Couldn’t decide whether to start this with Rod Stewart’s Rhythm of My Heart or Mick singing Visions of Paradise so I listened to both and leaned into pounding upon the keyboard.
It’s almost 11 on a Saturday night and I am sitting next to a space heater thinking about how many parts and pieces of my life are contained within The Hero’s Journey.
Thinking about how many choices I made and paths I have chosen to walk upon or to avoid are contained within it.
If I sat upon the therapists couch and did nothing but review those moments I could pull a year of conversation out of it, if not more.
Layers of my history are contained within it, not unlike the roads I walked upon in Jerusalem.
I could write about internal battles with crusaders, modern empires and demons.
Could talk about how I am tired of dancing in the fire and listening to the echoes of the future and why I have chosen to make changes.
Could tell you how part of me would like to grab my father and tell him I want to bounce a few thoughts off of him but that is not going to happen.
In large part because he died six years ago and I can’t get him on the phone, send him an email or ask if he wants to go to Vegas with me.
But it is ok, because I know what dad would say.
It’s Your Decision
“I can’t tell you what to do.
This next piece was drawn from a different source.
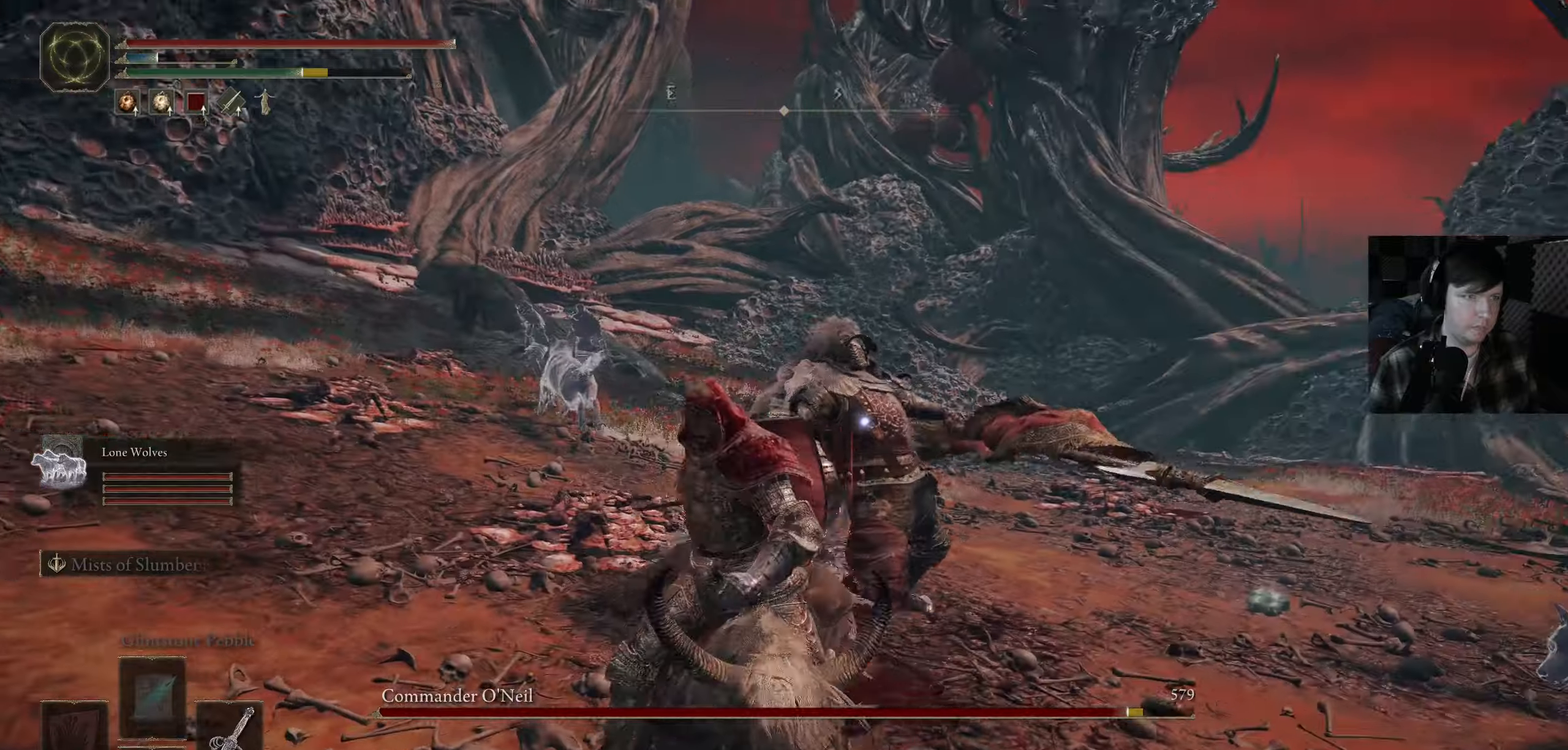
{"buttons": [], "left_stick": "down-left", "right_stick": "left", "events": [[50, "R3", "down"], [67, "right_stick", "down-left"], [200, "R3", "up"], [300, "right_stick", "center"], [333, "left_stick", "down-left"], [500, "right_stick", "left"]]}
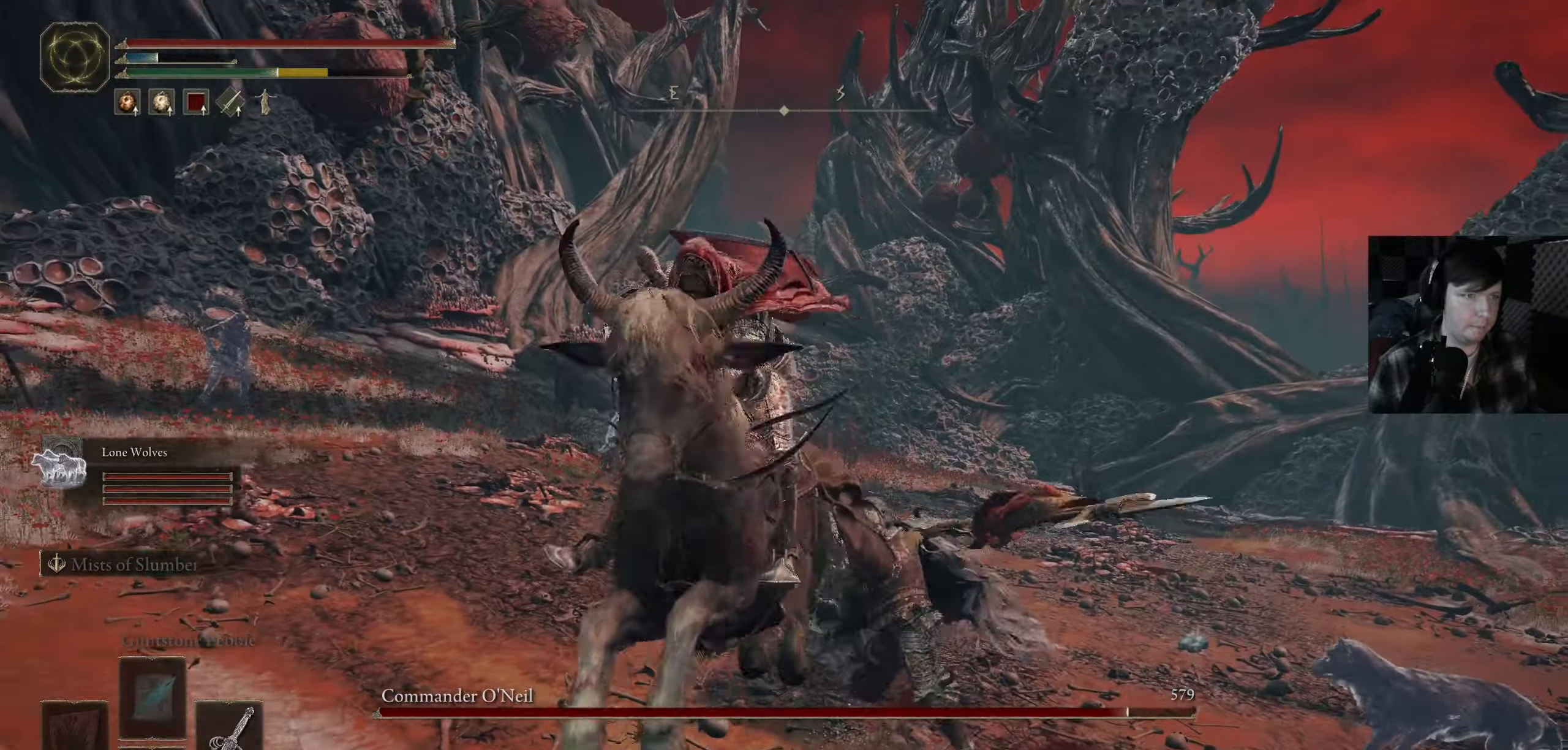
{"buttons": [], "left_stick": "up-left", "right_stick": "center", "events": [[283, "right_stick", "down-left"], [433, "right_stick", "center"], [467, "left_stick", "up-left"]]}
I can’t tell you what is right or wrong, you’ll have to figure that out and live with it.”
I smiled while typing that out because I could hear him say it and see his expression. I can hear my grandfathers and feel all of their presence around me like a bunch of force ghosts in Star Wars.
Can’t help but snort because I can hear my dad say it doesn’t matter what anyone says because “you’re going to do whatever you want to do regardless of what anyone says.”
He is not wrong.
It’s not unusual for me to do some research, ask for some feedback and then make a choice that may not be in line with any of the advice I received.
That doesn’t bother me because a big part of adulting is recognizing you operate in fields of gray where there is no definitive right or wrong answer.
Not every fraction can be reduced nor can you solve for X every time because some equations aren’t solvable in a traditional sense.
Sometimes you have to start new relationships and or end old ones for reasons that don’t always make sense to others.
Some have a lifespan that you might not be aware or able to identify when you begin them but you figure out along the way that you have reached a point where you can no longer find signs of brainwaves or a pulse.
Sometimes you discover there is a DNR and you scratch your head trying to figure out how that came to be and if you were consulted on it.
Regardless of whether you were or not consulted there are some situations in which it doesn’t matter. You could have the finest doctors in the world working on things and there would be no hope for the patient.
Who I Was
Someone told me they have trouble recognizing me and I asked if they are focused on who I was and not upon who I am.
If you didn’t know me at 18 and you tried to compare the face below to the face above you might not recognize me.
Though I think if you pulled off the sunglasses it would be obvious it is the same guy 37 years apart.
That kid was skinnier and had more hair on top of his head, though I was able to grow a beard then so the face could have had as much hair upon it too.
There would have been no gray or white at all in it and it was just as full if not fuller.
In some ways our thoughts and ideas would be similar to each other, especially in the way of certain foods.
Some of our dreams would be the same too, but not all.
Life changes us. It impacts and molds us and though I am as stubborn as they come it has changed me too.
That is ok, most of those changes can be called growth.
So if you say you don’t recognize me now I ask if it is because we have grown apart or just grown. That is ok, it is part of life.
Sometimes it can be hard, but if people don’t grow or change it is usually because they are comatose or dead.
So you either accept change or prepare to live a very hard life.
Mitch Mitchell
First, I can easily say that I wouldn’t recognize the 2nd picture whatsoever… Second, when I saw the new picture, initially I didn’t recognize it either because I had over 15 years of you looking totally different. lol
You mentioned “what Dad would say”; I can honestly say my dad wouldn’t say anything, because I’d have never asked him. On the 21st, he would have been 93 years old if he’d survived all of the things that happened to him while he was in the military, almost none of which I knew about until around 2019. That’s how families were back then; parents didn’t tell their kids anything, and different parts of the family knew things we didn’t until they mentioned it, and we didn’t even ask.
Your dad might have been a bit loquacious than mine; I’m not sure. What I do know is that it’s just me now, and I’m not sure I’m making the best decisions in the world… but it is what it is; isn’t that wild?
Joshua Wilner
I suppose if you were used to the clean shaven, suit wearing, mid forties guy the new shot looks different. And there is definitely a difference between 18 and that forty something too.
My dad would be 81 if he were still here and depending on the topic he might not share much of anything.
But for this one, I know he would and I really do know what he’d say.
All we can do is take the information we have and make the best decision we can with it. And then we live with our choices.
But sometimes it is nice to have that one person listen.